Ero rimasto lo sfondo instupidito di una scena che si andava disfacendo. Il modo in cui la luce soffusa della notte ti decorava il viso: non si trattava di qualcosa che potesse durare. Me lo diceva il modo che aveva la realtà di vibrare esasperata, incapace di reggere a lungo quell’equilibrio impossibile. Non potendo rimuovere la notte, fosti tu a scomparire dalla scena. Io rimasi una falena sperduta. Mi agitavo senza direzioni, senza ovvie soluzioni.
È strano pensare come da molto prima, da subito, tu avessi deposto le avvisaglie dell’ineludibile attorno a te. Mi svegliavo e trovavo sul cuscino un tuo avviso dolce. Sapevi che quel tempo sarebbe venuto e ti premuravi di addestrarmi, a poco a poco, alla lontananza. A capire che un giorno in casa sarebbe rientrato solo il tuo profumo. Che un giorno saresti stata infinitamente lontana. Che la notte alla fine non ti avrebbe più restituita, ci si sarebbe rivoltata contro. Inghiottita dal tuo destino.
Ho giocato solo per un istante a non crederti. A pensare che l’impossibile sarebbe dapprima divenuto improbabile, e che alla fine io avrei addomesticato le leggi che governavano le nostre Vite. Avrei tessuto un nuovo luogo, scevro da regole a noi contrarie.

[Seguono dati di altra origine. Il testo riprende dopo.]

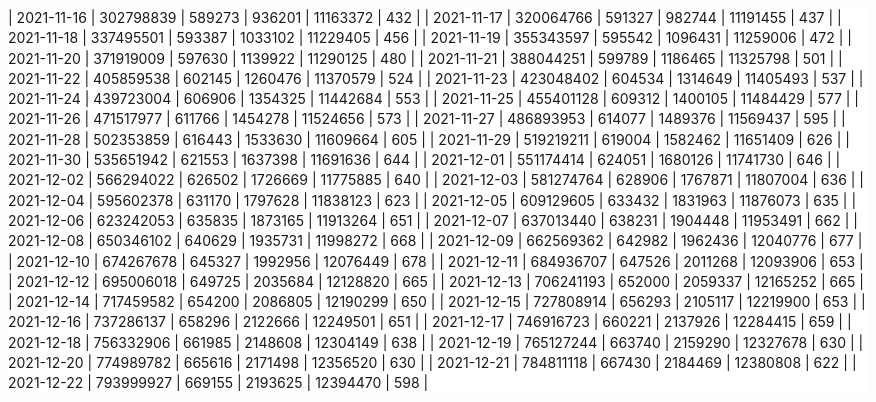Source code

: | 2021-11-16 | 302798839 | 589273 | 936201 | 11163372 | 432 |
| 2021-11-17 | 320064766 | 591327 | 982744 | 11191455 | 437 |
| 2021-11-18 | 337495501 | 593387 | 1033102 | 11229405 | 456 |
| 2021-11-19 | 355343597 | 595542 | 1096431 | 11259006 | 472 |
| 2021-11-20 | 371919009 | 597630 | 1139922 | 11290125 | 480 |
| 2021-11-21 | 388044251 | 599789 | 1186465 | 11325798 | 501 |
| 2021-11-22 | 405859538 | 602145 | 1260476 | 11370579 | 524 |
| 2021-11-23 | 423048402 | 604534 | 1314649 | 11405493 | 537 |
| 2021-11-24 | 439723004 | 606906 | 1354325 | 11442684 | 553 |
| 2021-11-25 | 455401128 | 609312 | 1400105 | 11484429 | 577 |
| 2021-11-26 | 471517977 | 611766 | 1454278 | 11524656 | 573 |
| 2021-11-27 | 486893953 | 614077 | 1489376 | 11569437 | 595 |
| 2021-11-28 | 502353859 | 616443 | 1533630 | 11609664 | 605 |
| 2021-11-29 | 519219211 | 619004 | 1582462 | 11651409 | 626 |
| 2021-11-30 | 535651942 | 621553 | 1637398 | 11691636 | 644 |
| 2021-12-01 | 551174414 | 624051 | 1680126 | 11741730 | 646 |
| 2021-12-02 | 566294022 | 626502 | 1726669 | 11775885 | 640 |
| 2021-12-03 | 581274764 | 628906 | 1767871 | 11807004 | 636 |
| 2021-12-04 | 595602378 | 631170 | 1797628 | 11838123 | 623 |
| 2021-12-05 | 609129605 | 633432 | 1831963 | 11876073 | 635 |
| 2021-12-06 | 623242053 | 635835 | 1873165 | 11913264 | 651 |
| 2021-12-07 | 637013440 | 638231 | 1904448 | 11953491 | 662 |
| 2021-12-08 | 650346102 | 640629 | 1935731 | 11998272 | 668 |
| 2021-12-09 | 662569362 | 642982 | 1962436 | 12040776 | 677 |
| 2021-12-10 | 674267678 | 645327 | 1992956 | 12076449 | 678 |
| 2021-12-11 | 684936707 | 647526 | 2011268 | 12093906 | 653 |
| 2021-12-12 | 695006018 | 649725 | 2035684 | 12128820 | 665 |
| 2021-12-13 | 706241193 | 652000 | 2059337 | 12165252 | 665 |
| 2021-12-14 | 717459582 | 654200 | 2086805 | 12190299 | 650 |
| 2021-12-15 | 727808914 | 656293 | 2105117 | 12219900 | 653 |
| 2021-12-16 | 737286137 | 658296 | 2122666 | 12249501 | 651 |
| 2021-12-17 | 746916723 | 660221 | 2137926 | 12284415 | 659 |
| 2021-12-18 | 756332906 | 661985 | 2148608 | 12304149 | 638 |
| 2021-12-19 | 765127244 | 663740 | 2159290 | 12327678 | 630 |
| 2021-12-20 | 774989782 | 665616 | 2171498 | 12356520 | 630 |
| 2021-12-21 | 784811118 | 667430 | 2184469 | 12380808 | 622 |
| 2021-12-22 | 793999927 | 669155 | 2193625 | 12394470 | 598 |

In quel luogo avrei potuto incontrarti, per davvero, come solo due pensieri assoluti possono sfiorarsi, specchiarsi, fondersi in un qualcosa, in una minaccia alla fibra della ragione, in un qualcosa di diverso che vorrei poter spiegare e già mi si scioglie nel cuore. Rimango così, instupidito. Eppure giurerei ancora di sentire il tuo profumo, certe sere. Solo di tanto in tanto, solo quando così piace, a qualcuno di infinitamente lontano.